> [ACTIVITY]
Everything in the records below except the images should be output exactly as written.

> [GIVEN DATA]
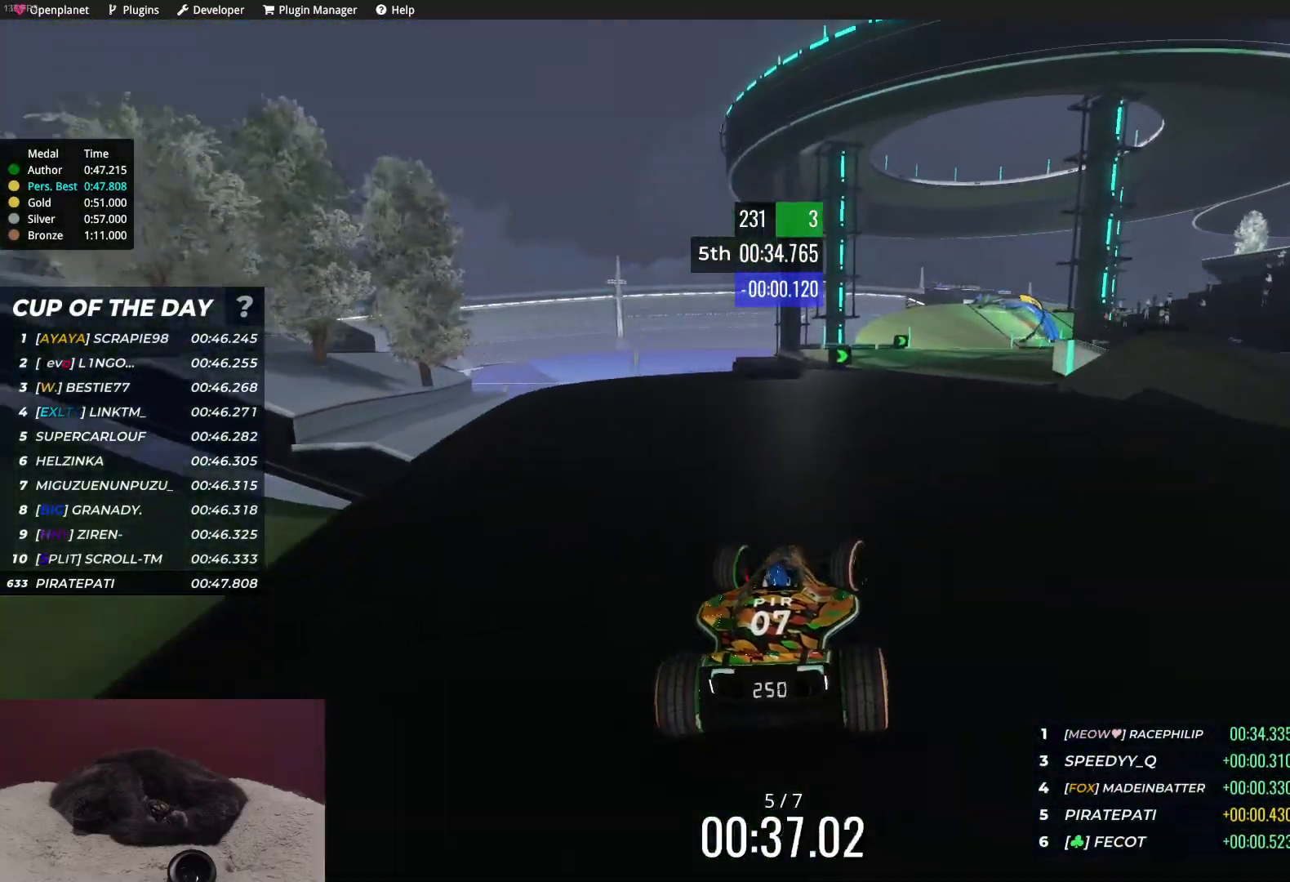
{"keys": ["right", "up"], "events": [[17, "right", "up"], [117, "right", "down"], [250, "right", "up"], [350, "right", "down"]]}
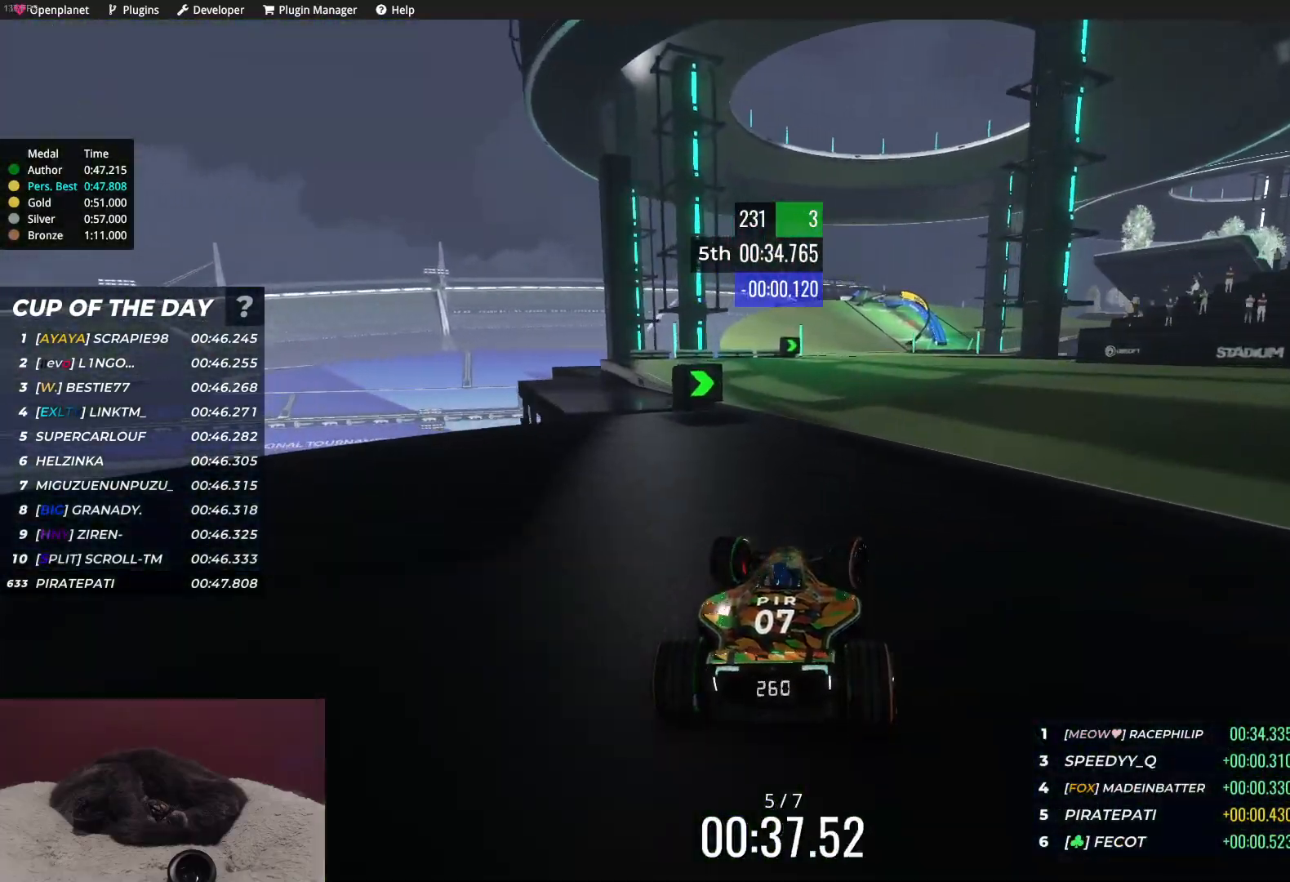
{"keys": ["up"], "events": [[67, "right", "up"], [133, "left", "down"], [350, "left", "up"]]}
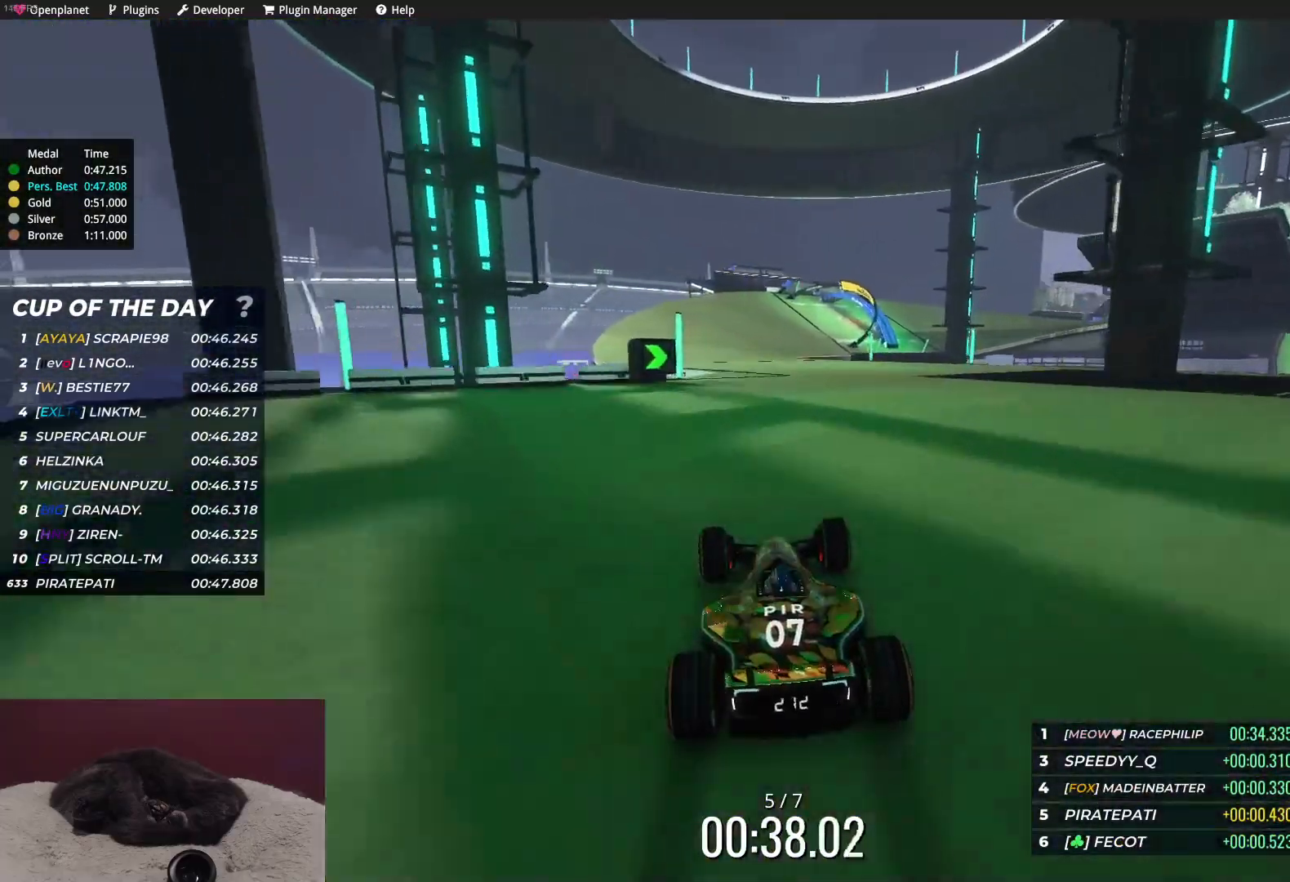
{"keys": ["right", "up"], "events": [[117, "right", "down"], [283, "right", "up"], [367, "right", "down"]]}
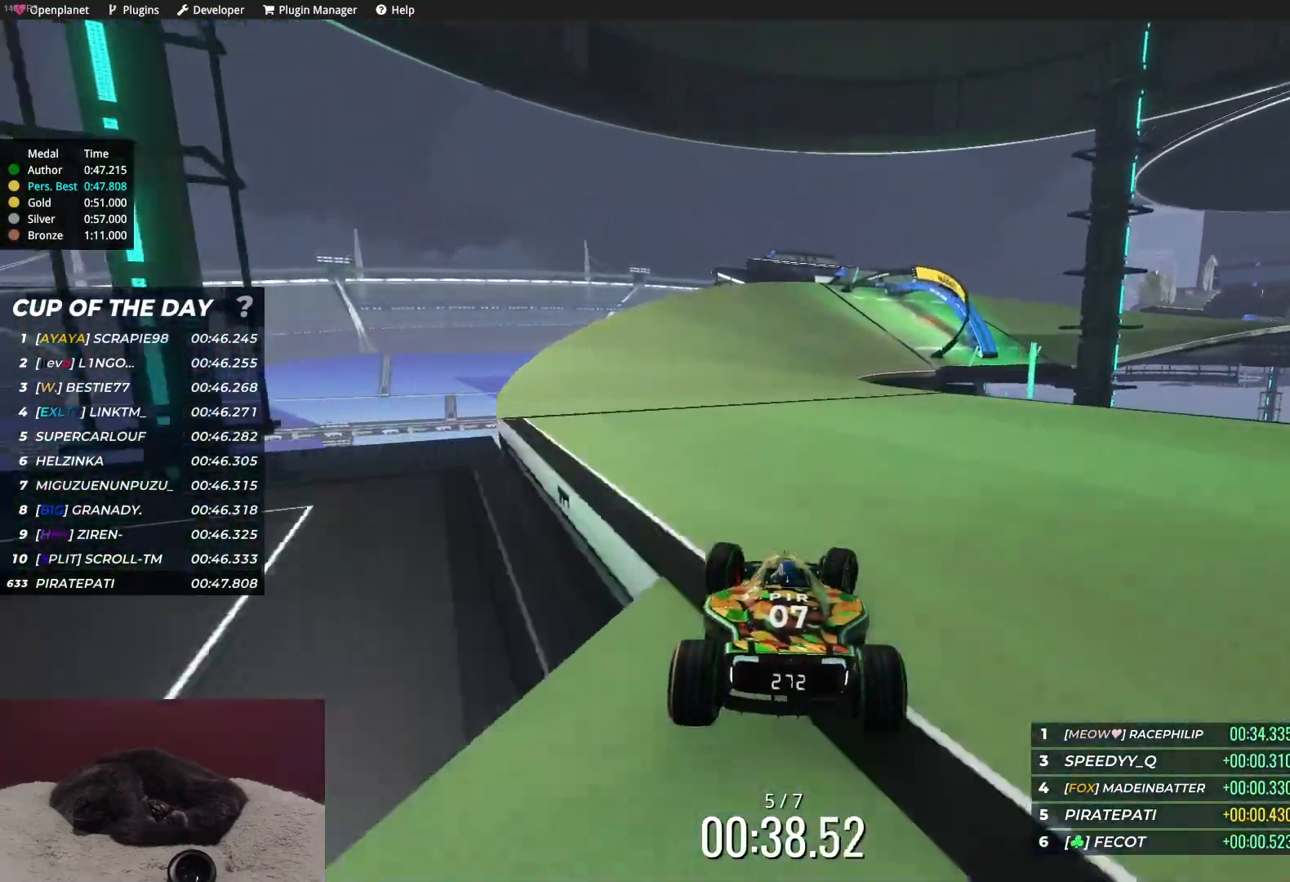
{"keys": ["right", "up"], "events": [[317, "right", "up"], [367, "right", "down"]]}
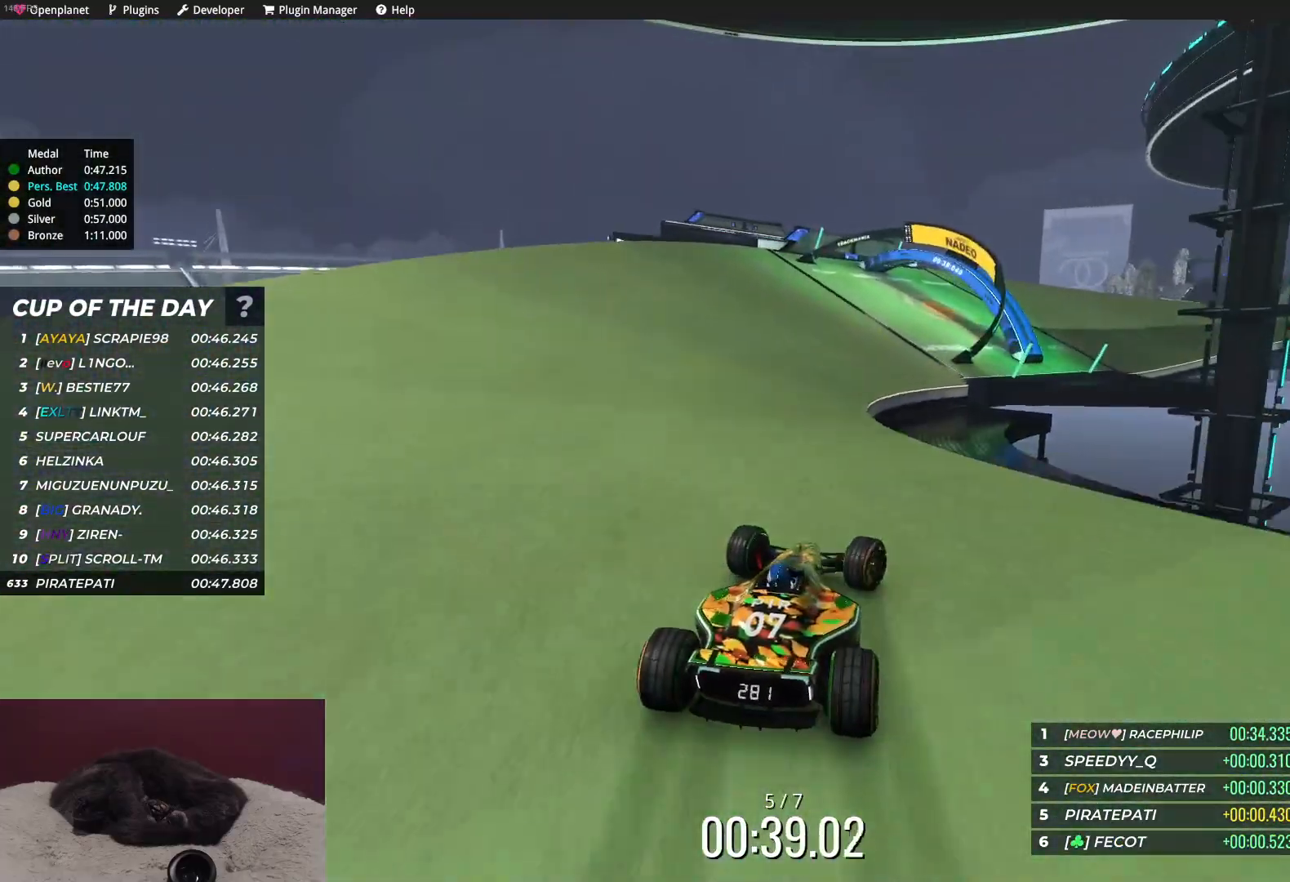
{"keys": ["right", "up"], "events": [[33, "right", "up"], [67, "right", "down"]]}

> [RESULT OF THIS TASK]
{"keys": ["right", "up"], "events": [[17, "right", "up"], [117, "right", "down"], [250, "right", "up"], [350, "right", "down"]]}
{"keys": ["up"], "events": [[67, "right", "up"], [133, "left", "down"], [350, "left", "up"]]}
{"keys": ["right", "up"], "events": [[117, "right", "down"], [283, "right", "up"], [367, "right", "down"]]}
{"keys": ["right", "up"], "events": [[317, "right", "up"], [367, "right", "down"]]}
{"keys": ["right", "up"], "events": [[33, "right", "up"], [67, "right", "down"]]}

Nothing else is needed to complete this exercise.